TÂCHE COURTE A: Réécrivez les lignes fournies en partant de celle qui contient « state / province: Neuquen » et en allant jusqu'à la fin de ces lignes. Remplacez « habitat » par « milieu » et ne changez rien d'autre.

EXTRAIT À LIRE:
---

Il
n'est guère question que des femmes. Qu'est-ce
que veulent les femmes ? qu'ont-elles à réclamer ? On les a oubliées ici, on
les a oubliées là. Il semblerait, d'après le code, qu'il n'y en a jamais eu
sur terre. Le code a consacré des iniquités. L'éducation des femmes est
pitoyable. Elles devraient tout savoir, et on ne leur apprend rien. Elles
n'ont pas assez d'esprit, elles en ont trop. Elles devraient avoir leurs
carrières à elles, leurs cercles, leur indépendance : être les égales de
leurs maris, être des hommes tout en restant des femmes. Elles devraient
voter, être électeurs — il paraît que cela fait partie du bonheur... —
Beaucoup de personnes, en Angleterre, rêvent même de supprimer le mariage :
il faut dire que, dans ce pays, comme les Anglais s'expatrient beaucoup, il
ne manque pas de vieilles filles involontaires et que ce ne sont pas
celles-là qui mènent le moins vivement la campagne. En somme, c'est une vraie
cacophonie. Tout le monde s'en mêle. Presse, théâtre, chaire, tout retentit
de ces questions. Inutile de parler des réunions publiques ou privées, des
salons, des conférences. Bref, le sujet est un peu surmené ; aussi tend-il à
s'obscurcir notablement, et il n'y a aucune espèce de vue d'ensemble ni de
direction. L'anarchie
se traduit en particulier dans l'éducation. Comment dire à des jeunes filles
ce qu'elles doivent être et ce qu'elles doivent apprendre, penser et savoir,
puisqu'on ne sait pas au juste où on veut les mener ? Vont-elles marquer dans
la vie de la même façon que les hommes ? ou bien remplir une mission égale,
peut-être supérieure, mais différente ? Se marieront-elles tard, tôt,
doivent-elles tout voir, tout savoir, avant le moment du mariage, ou bien
est-ce un heureux privilège de jouir des choses douces de la vie, en
négligeant la science du reste, et de profiter, en pleine paix, des heures-
divines de la jeunesse ? Une fois mariées, quelle sera leur mission ? Jusqu'à
quel point leur sera-t-il utile d'avoir contracté la pratique des affaires du
ménage ? Devront-elles, hors de leur maison, exercer une influence, et
laquelle ? Leur influence consistera-t-elle à paraître jolies éternellement
et à danser admirablement ? ou bien ont-elles une influence sérieuse à
exercer ? Une influence intellectuelle ? ou religieuse ? ou morale ? ou
artistique ? ou scientifique ? Les questions se pressent dans une certaine
confusion. Cette
confusion est fâcheuse, car il en résulte qu'on marche à l'aventure.

---

LIGNES FOURNIES:
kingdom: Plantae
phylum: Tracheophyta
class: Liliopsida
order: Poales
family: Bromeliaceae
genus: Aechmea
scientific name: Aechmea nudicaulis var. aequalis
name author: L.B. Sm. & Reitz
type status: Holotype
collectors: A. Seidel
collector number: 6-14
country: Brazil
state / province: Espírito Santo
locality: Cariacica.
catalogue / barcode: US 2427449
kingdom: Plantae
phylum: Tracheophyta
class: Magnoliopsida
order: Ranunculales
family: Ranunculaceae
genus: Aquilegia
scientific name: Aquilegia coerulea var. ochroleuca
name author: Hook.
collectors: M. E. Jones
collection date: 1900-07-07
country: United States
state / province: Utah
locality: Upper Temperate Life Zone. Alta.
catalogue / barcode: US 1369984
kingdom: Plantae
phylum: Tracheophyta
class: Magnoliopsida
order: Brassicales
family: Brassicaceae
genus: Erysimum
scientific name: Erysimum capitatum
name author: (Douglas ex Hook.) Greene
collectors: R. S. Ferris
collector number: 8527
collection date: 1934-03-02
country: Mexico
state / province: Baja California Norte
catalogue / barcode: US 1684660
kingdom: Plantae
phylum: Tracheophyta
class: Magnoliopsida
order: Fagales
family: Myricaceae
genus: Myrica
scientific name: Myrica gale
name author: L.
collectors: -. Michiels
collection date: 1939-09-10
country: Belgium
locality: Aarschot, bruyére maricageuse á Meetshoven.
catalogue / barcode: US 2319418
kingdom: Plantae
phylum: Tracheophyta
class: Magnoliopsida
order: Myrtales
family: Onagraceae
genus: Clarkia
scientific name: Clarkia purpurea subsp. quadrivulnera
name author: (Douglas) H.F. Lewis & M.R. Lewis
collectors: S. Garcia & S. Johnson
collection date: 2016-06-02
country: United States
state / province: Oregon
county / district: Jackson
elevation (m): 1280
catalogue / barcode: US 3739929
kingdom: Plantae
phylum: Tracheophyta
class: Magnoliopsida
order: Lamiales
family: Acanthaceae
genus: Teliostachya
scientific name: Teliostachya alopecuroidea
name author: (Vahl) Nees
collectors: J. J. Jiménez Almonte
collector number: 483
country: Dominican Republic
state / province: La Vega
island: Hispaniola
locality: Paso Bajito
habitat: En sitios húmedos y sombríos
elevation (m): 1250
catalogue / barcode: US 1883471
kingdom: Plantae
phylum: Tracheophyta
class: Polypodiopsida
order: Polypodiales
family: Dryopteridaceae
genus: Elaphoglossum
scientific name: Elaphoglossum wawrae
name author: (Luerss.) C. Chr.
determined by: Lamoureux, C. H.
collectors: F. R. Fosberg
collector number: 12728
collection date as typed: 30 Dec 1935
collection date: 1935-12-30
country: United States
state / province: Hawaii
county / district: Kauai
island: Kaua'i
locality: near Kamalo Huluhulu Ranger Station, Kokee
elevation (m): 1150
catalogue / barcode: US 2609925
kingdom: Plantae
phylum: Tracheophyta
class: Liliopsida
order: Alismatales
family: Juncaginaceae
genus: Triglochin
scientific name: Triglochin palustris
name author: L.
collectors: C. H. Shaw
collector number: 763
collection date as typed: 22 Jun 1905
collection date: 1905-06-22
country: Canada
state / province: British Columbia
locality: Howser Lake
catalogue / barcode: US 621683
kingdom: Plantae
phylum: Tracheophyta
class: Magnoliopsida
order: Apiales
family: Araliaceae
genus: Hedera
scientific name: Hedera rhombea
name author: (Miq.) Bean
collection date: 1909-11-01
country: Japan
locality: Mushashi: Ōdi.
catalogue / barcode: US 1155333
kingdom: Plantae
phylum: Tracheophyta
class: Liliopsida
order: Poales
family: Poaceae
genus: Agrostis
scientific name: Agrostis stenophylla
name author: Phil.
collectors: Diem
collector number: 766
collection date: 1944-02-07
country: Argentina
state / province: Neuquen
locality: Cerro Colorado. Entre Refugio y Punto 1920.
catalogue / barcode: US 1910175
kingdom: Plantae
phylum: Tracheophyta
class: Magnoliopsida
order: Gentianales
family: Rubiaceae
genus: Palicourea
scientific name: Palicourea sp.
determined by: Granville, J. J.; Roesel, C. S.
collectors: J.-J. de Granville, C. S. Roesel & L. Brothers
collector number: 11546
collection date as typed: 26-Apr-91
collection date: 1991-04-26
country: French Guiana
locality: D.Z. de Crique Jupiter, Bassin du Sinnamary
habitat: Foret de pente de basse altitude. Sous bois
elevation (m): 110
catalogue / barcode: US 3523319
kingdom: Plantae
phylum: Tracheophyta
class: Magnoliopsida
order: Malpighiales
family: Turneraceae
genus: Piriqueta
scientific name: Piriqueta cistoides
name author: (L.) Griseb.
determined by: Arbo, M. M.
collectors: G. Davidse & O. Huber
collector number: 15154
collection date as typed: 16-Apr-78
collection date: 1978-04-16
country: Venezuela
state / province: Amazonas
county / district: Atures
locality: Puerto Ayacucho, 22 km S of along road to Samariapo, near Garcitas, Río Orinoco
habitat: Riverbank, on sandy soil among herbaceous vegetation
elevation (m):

---

TÂCHE COURTE B: Résumez sous forme de liste le paragraphe de l'extrait sur les femmes qui commence par « Il n'est guère question que des femmes », en conservant ses faits principaux.

RÉSULTAT DE L'EXERCICE A:
state / province: Neuquen
locality: Cerro Colorado. Entre Refugio y Punto 1920.
catalogue / barcode: US 1910175
kingdom: Plantae
phylum: Tracheophyta
class: Magnoliopsida
order: Gentianales
family: Rubiaceae
genus: Palicourea
scientific name: Palicourea sp.
determined by: Granville, J. J.; Roesel, C. S.
collectors: J.-J. de Granville, C. S. Roesel & L. Brothers
collector number: 11546
collection date as typed: 26-Apr-91
collection date: 1991-04-26
country: French Guiana
locality: D.Z. de Crique Jupiter, Bassin du Sinnamary
milieu: Foret de pente de basse altitude. Sous bois
elevation (m): 110
catalogue / barcode: US 3523319
kingdom: Plantae
phylum: Tracheophyta
class: Magnoliopsida
order: Malpighiales
family: Turneraceae
genus: Piriqueta
scientific name: Piriqueta cistoides
name author: (L.) Griseb.
determined by: Arbo, M. M.
collectors: G. Davidse & O. Huber
collector number: 15154
collection date as typed: 16-Apr-78
collection date: 1978-04-16
country: Venezuela
state / province: Amazonas
county / district: Atures
locality: Puerto Ayacucho, 22 km S of along road to Samariapo, near Garcitas, Río Orinoco
milieu: Riverbank, on sandy soil among herbaceous vegetation
elevation (m):

RÉSULTAT DE L'EXERCICE B:
- On ne parle guère que des femmes et de ce qu'elles réclament.
- Le code les a oubliées et a consacré des iniquités.
- Leur éducation est pitoyable : elles devraient tout savoir, et on ne leur apprend rien.
- Selon certains, elles devraient avoir leurs carrières, leurs cercles et leur indépendance, être les égales de leurs maris et voter.
- En Angleterre, beaucoup rêvent même de supprimer le mariage. Les vieilles filles involontaires y sont nombreuses parce que les Anglais s'expatrient beaucoup, et elles mènent vivement la campagne.
- La presse, le théâtre, la chaire, les réunions, les salons et les conférences s'emparent tous du sujet.
- Trop débattu, le sujet s'obscurcit, sans vue d'ensemble ni direction.